O que é o movimento constitucionalista? | Resumo


O que é o movimento constitucionalista?

É consenso que o movimento constitucionalista é aquele que busca-se limitar o poder do Estado por meio da edição de uma Constituição, que limita a atuação ou o poder do governante, estabelecendo os limites da atuação deste para que não haja abuso de poder.
O movimento constitucionalista surgiu em razão de diversos abusos praticados, principalmente pelos reis.
Tidos como a vontade divina na terra, os reis tinham poder absoluto e comandavam todos os poderes existentes sob sua alçada.
Alguns desses monarcas, com fundamento no poder absoluto que tinham, abusaram do mesmo e castigavam a população por meio da cobrança de altos impostos, violência e privilégios exacerbados.

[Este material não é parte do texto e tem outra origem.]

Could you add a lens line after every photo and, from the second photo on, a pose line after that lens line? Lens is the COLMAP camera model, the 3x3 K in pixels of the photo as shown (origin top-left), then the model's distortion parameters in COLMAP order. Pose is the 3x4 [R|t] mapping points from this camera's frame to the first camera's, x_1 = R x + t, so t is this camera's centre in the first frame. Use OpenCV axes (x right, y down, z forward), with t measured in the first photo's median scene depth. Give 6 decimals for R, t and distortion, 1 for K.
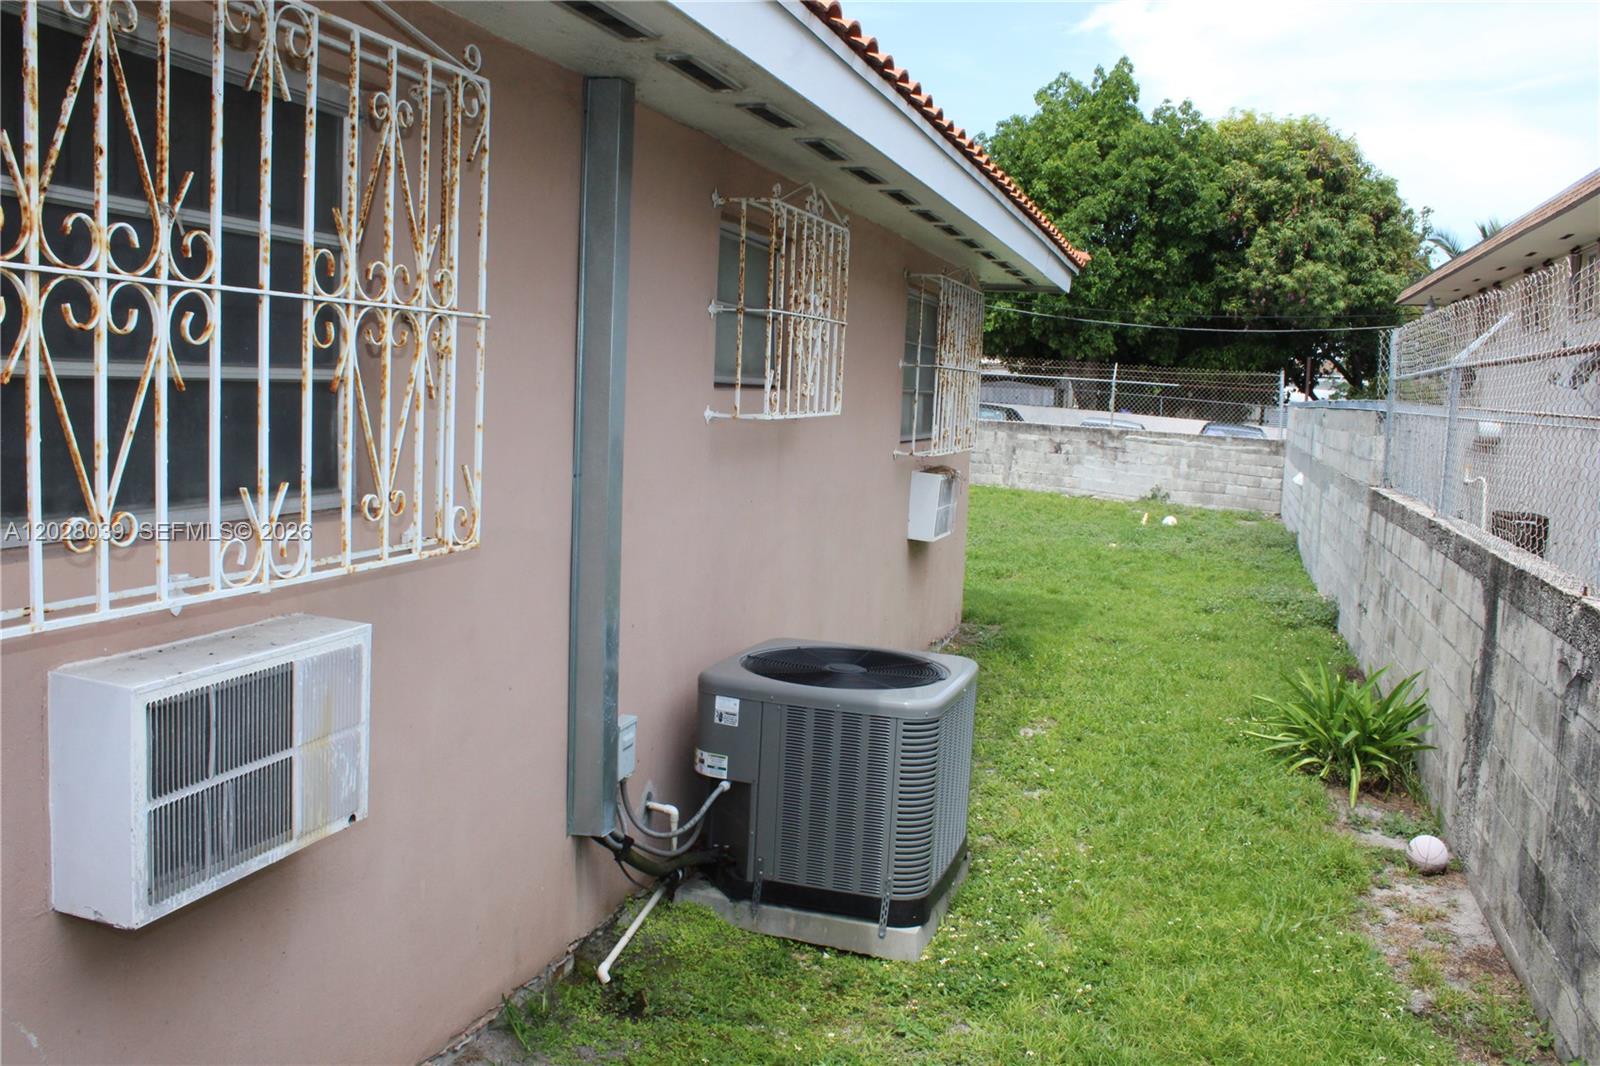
lens RADIAL K [[1318.7, 0, 784.3], [0, 1318.7, 522.8], [0, 0, 1]] dist [-0.169546, 0.151184]
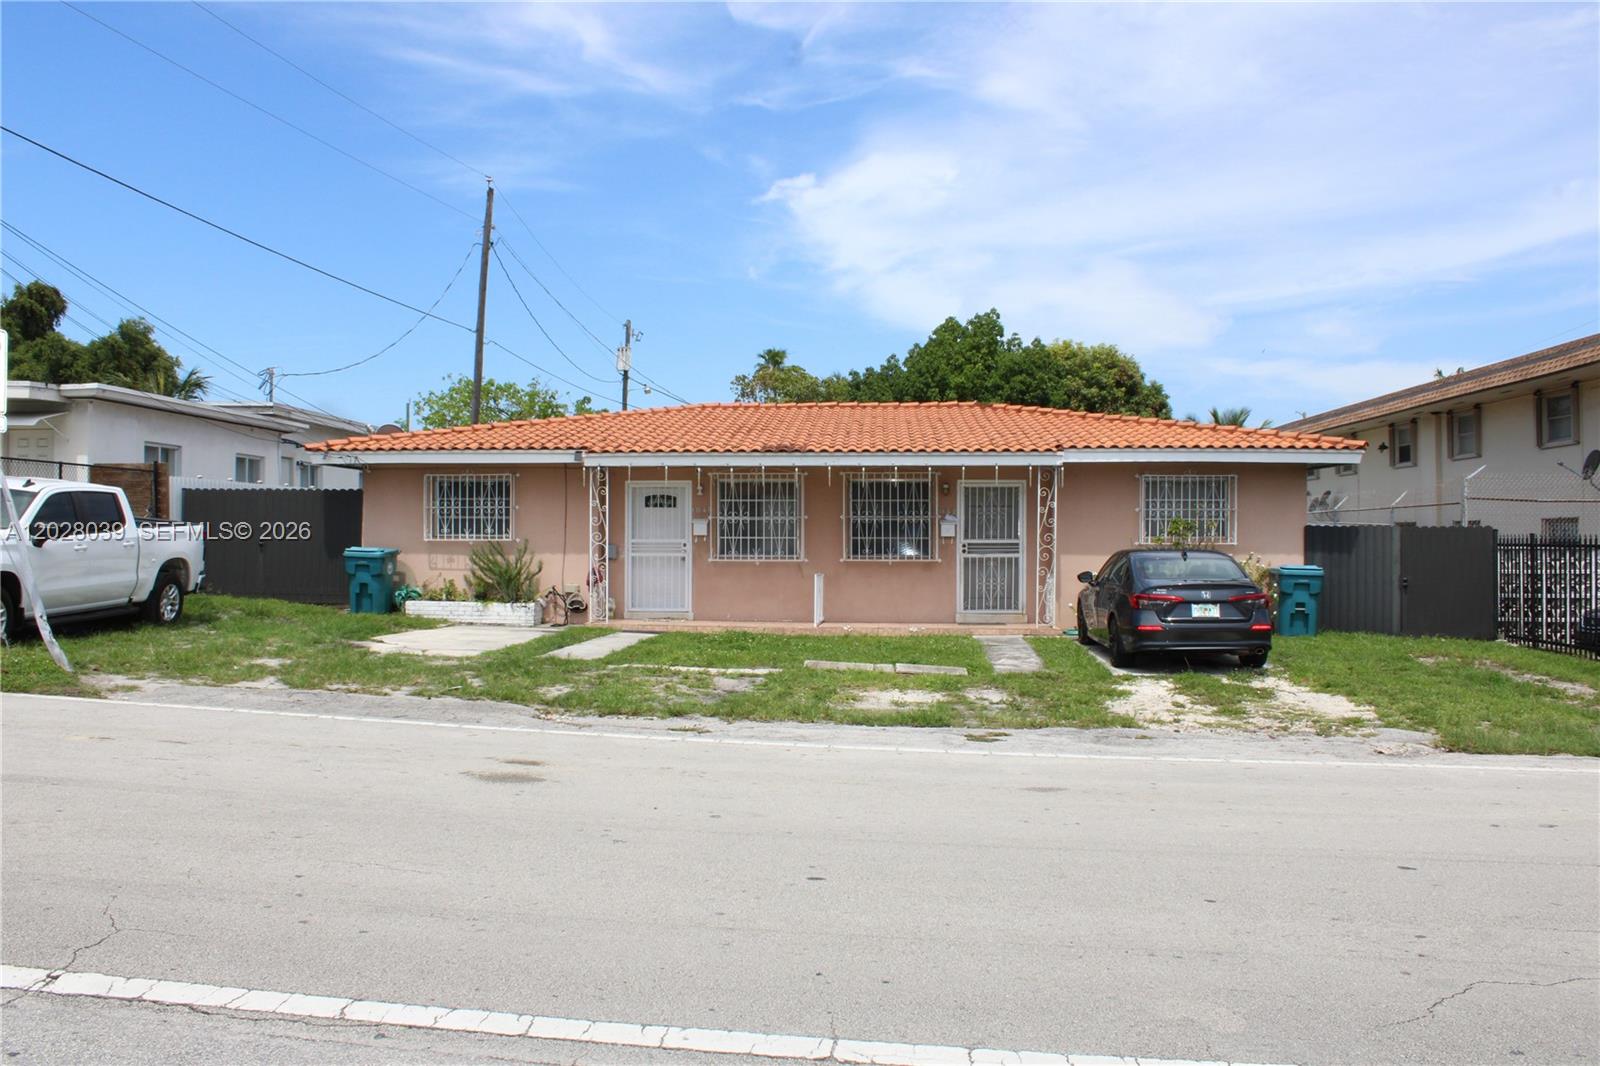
lens RADIAL K [[1318.7, 0, 784.3], [0, 1318.7, 522.8], [0, 0, 1]] dist [-0.169546, 0.151184]
pose [[0.970090, -0.035365, 0.240155, -1.087839], [0.061373, 0.992920, -0.101698, 0.107963], [-0.234859, 0.113396, 0.965393, -1.274704]]
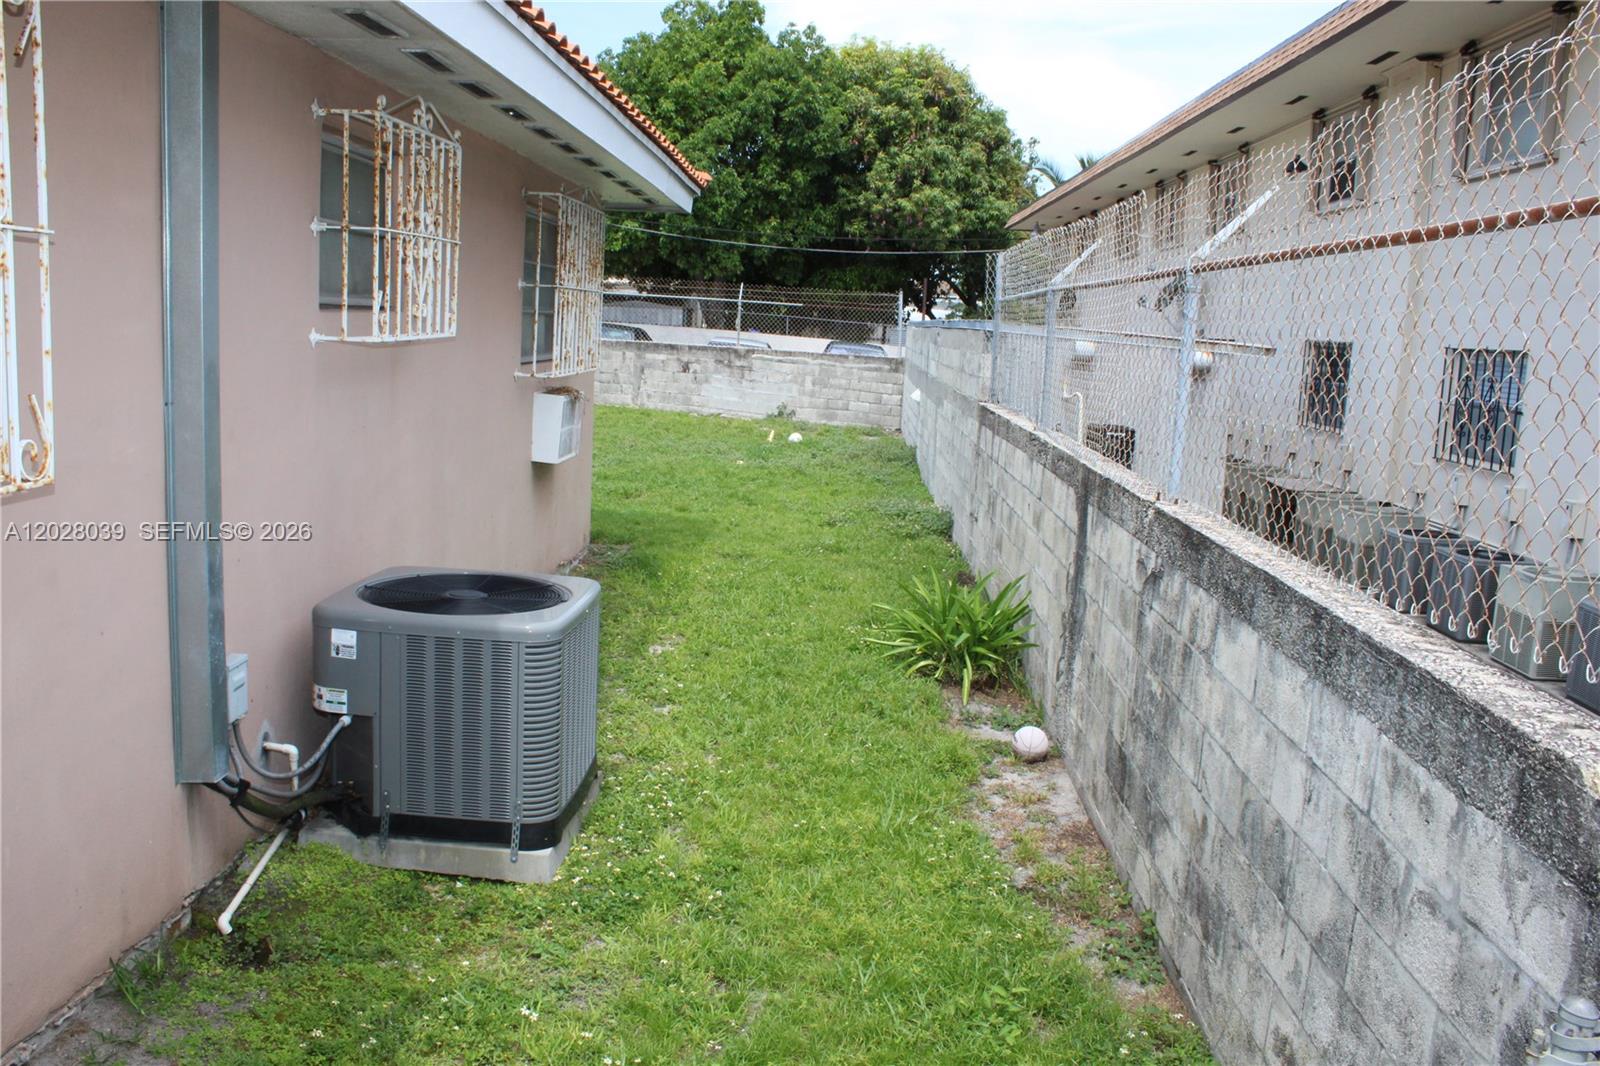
lens RADIAL K [[1318.7, 0, 784.3], [0, 1318.7, 522.8], [0, 0, 1]] dist [-0.169546, 0.151184]
pose [[0.962491, -0.034736, 0.269082, 0.013360], [0.018370, 0.997838, 0.063102, -0.000335], [-0.270692, -0.055792, 0.961048, -0.002149]]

O movimento constitucionalista na antiguidade

Também conhecido como constitucionalismo antigo, este movimento foi observado no povo hebreu e em democracias direta, como a que ocorreu nas cidades-estado gregas.
O povo hebreu, conforme os relatos históricos, era religioso e guiava-se pela palavra do senhor. Esse conjunto de princípios religiosos tinham tanta influencia que tinham o condão de moldar a ação do Rei, servindo assim como um limite para a atuação do soberano. 
Por isso, é tido como um dos embriões do movimento constitucionalista, visto que a palavra do senhor funcionava como uma espécie de constituição, limitando a ação do soberano.

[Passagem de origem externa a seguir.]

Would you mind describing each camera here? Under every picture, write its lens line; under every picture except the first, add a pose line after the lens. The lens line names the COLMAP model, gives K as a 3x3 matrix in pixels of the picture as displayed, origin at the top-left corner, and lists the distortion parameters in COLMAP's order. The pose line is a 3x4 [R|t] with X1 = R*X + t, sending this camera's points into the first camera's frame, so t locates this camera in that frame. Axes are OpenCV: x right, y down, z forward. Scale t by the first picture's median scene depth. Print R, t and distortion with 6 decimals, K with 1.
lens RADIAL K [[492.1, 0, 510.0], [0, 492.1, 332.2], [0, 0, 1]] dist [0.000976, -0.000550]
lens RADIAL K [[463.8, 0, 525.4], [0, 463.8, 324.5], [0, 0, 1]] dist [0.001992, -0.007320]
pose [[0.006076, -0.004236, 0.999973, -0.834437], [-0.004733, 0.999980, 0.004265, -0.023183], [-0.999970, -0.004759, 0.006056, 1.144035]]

O movimento constitucionalista na modernidade

Magna carta, de 1215

Já nos tempos modernos, o primeiro grande marco de uma limitação imposta à um governante foi a Magna Carta Inglesa, de 1215.
Para entendermos como isso se deu, precisamos fazer um breve exposição daquele momento histórico. 
O Rei da Inglaterra nesse período o monarca João Sem Terra e este envolveu-se em uma guerra com a França. 
Para financiar a campanha militar, o João não poupou os bolsos dos seus súditos e aumentou os impostos de maneira severa.
Contudo, naquele período iniciava-se a ascensão de uma burguesia que não ficou muito contente em ver a alíquota de impostos tão alta.
Assim, essa burguesia uniu-se a pressionou o Rei João sem terra a assinar um documento que transferia à um colegiado a aprovação de futuros aumento de impostos, principalmente.
Assim, o Rei não teria o poder de por si só aumentar o imposto, ao revés, deveria submeter esta decisão ao julgo desse colegiado.
Embora esse documento fosse assinado somente um bom tempo após sua proposição, os historiadores o têm como um embrião do movimento constitucionalista moderno.

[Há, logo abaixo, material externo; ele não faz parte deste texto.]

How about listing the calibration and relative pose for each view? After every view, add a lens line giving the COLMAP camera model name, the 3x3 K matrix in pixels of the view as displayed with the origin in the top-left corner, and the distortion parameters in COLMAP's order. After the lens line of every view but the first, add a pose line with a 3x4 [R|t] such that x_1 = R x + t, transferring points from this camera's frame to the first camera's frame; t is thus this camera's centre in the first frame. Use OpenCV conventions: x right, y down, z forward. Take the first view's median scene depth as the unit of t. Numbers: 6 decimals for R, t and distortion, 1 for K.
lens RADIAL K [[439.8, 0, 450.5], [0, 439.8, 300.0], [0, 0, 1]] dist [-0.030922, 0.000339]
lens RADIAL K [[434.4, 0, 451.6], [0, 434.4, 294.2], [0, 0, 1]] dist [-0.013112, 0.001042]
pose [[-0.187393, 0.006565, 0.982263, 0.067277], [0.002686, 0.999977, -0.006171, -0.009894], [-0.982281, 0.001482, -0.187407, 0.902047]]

As revoluções do século XVIII

Entre a edição da Magna Carta de 1215 e o momento histórico que vou falar a frente, houveram diversos momentos que a história considera importa, notadamente o Bill of Rights, Habeas Corpus Act e outros, mas que para esse resumo ficarão de fora, contudo, serão estudados em outro momento, um a um.
A era das revoluções ficou marcada por uma grande reviravolta no jogo de poder, em que Reis foram depostos e a burguesia tomou lugar importante nas decisões do Estado.
Tal movimento teve origem na insatisfação popular ante as arbitrariedades cometidas pelos monarcas, tais como cobrança abusiva de impostos e privilégios exacerbados apenas para determinados grupos sociais.
O principal marco desse movimento foi, sem dúvida, a revolução francesa.
Esse movimento ficou caracterizado pelo surgimento do que conhecemos hoje como poder constituinte, lançando as bases para o modelo de constituição como a conhecemos hoje.
O principal expoente desse movimento foi o abade Emmanuel Joseph Sieyès, que viveu entre 1748 e 1836 na França.
O abade Sieyés é o autor do panfleto intitulado O que é o terceiro estado?, fazendo alusão ao terceiro estado, grupo assim denominado e composto pelo baixo clero e por pessoas menos abastadas da população.
Nesse panfleto, o autor sustenta a tese de que todo o poder está na população, que o poder decorre desta classe, legitimando assim a atuação do terceiro estado na política.
A obra teve origem ante a convocação, pelo Rei Luís XVI das chamadas assembleias gerais.
A obra do abade teve profunda influência no desenvolvimento do constitucionalismo.
Sob a influência da obra de Sieyés, foi elaborada a Constituição Francesa, em 1791, trazendo uma série de direitos e garantias aos cidadãos, protegendo-os do arbítrio estatal.
Outro grande marco do Constitucionalismo moderno foi a Constituição americana, de 1787, que determinou a independência americana em relação à Inglaterra.

Conclusão

O movimento Constitucionalista é o movimento com intenção de limitar o poder do Estado, estabelecendo garantias e direitos fundamentais do cidadãos, direitos estes que representam os limites do poder do Estado, da sua atuação.